For the last 4 years I have shot in competition
5 different Allegiances
4 Protec XT2000
3 UltraElite XT3000
1 Mathews Ovation
1 Mathews Switchback
1 Mathews LX
1 Hoyt Trykon XL
1 Hoyt Ultratec XT3000
1 Bowtech Constitution

The Allegiances hold all my best scores, bar my PB for a FITA900 which is held with the Ultratec. 
All have shot perfect Vegas indoor rounds. The Allegiance holds my bests with a 300 27x and also 156 straight 10's. The Constitution is second on that with 1 9 in it's first 162 shots indoors. However my best X count has only been 24x. 
Outdoors so far the Constitution has not been as good as my Allegiance. It's showing promise, but is a bit off the mark as yet. 

Regarding stability in short vs long, I have found that the shorter bows just need a different stabilizer setup. With the Allegiance I ran a side rod and extra front weight. The Connie I don't use the side rod. 
The Allegiance aims steadier than the Connie does. This will just mean I have to spend some more time on it. 

Regarding the brace heights I have not seen a decrease in the distance bad shots go. If a higher brace height = more forgiving = more points then I would have expected instant improvement in score, but this has not been the case. The Connie is the exact same speed as my Allegiance so I have not seen it's extra brace height as either a negative or a positive. 

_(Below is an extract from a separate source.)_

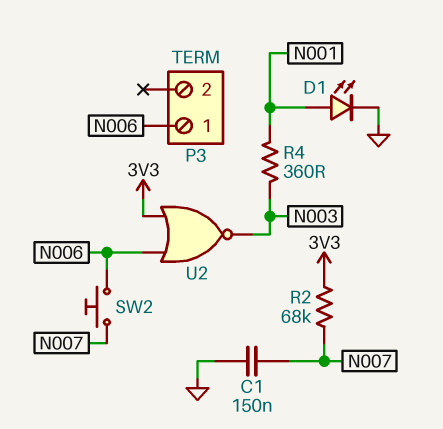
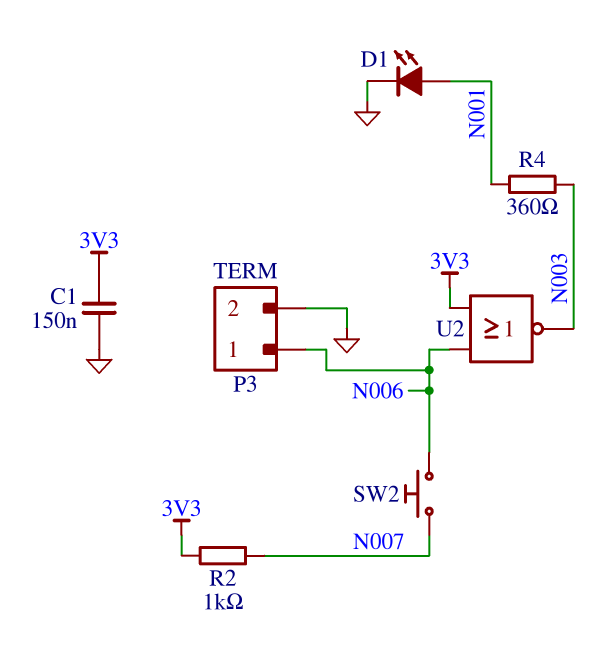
C1: 150nF (GND, N007) -> 150nF (3V3, GND)
P3 pin 2: none -> GND
R2: 68k (3V3, N007) -> 1k (3V3, N007)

Regarding the US "3 points of contact" stuff. I played with this and instantly found an increase in random RH 8's. I reduced my face contact so there was none on my face except the tip of my nose and they went away instantly. 
I have not found that touching my nose has improved my anchor's stability. 

The only advantage I am finding with the Connie is that due to the increase length I make 90m easier with my high anchor. 

I feel this is a good test because I am use to both bow's grips and cam feel. I like the Connie, but it has not improved my scores. I am an experienced shooter so I get the setups right quickly. 
Some may say that I just might not be use to a longer bow, however I shoot them all the time as you can see from the list above. I normally look at longer bows just from a mass weight point of view. 

However if you are buying a longer bow because you think it will be more stable and more forgiving then I think you are casing a pipe dream. 
I'm sure many will criticize me for my opinions on this as it conflicts with their 'absolute truths'.


----------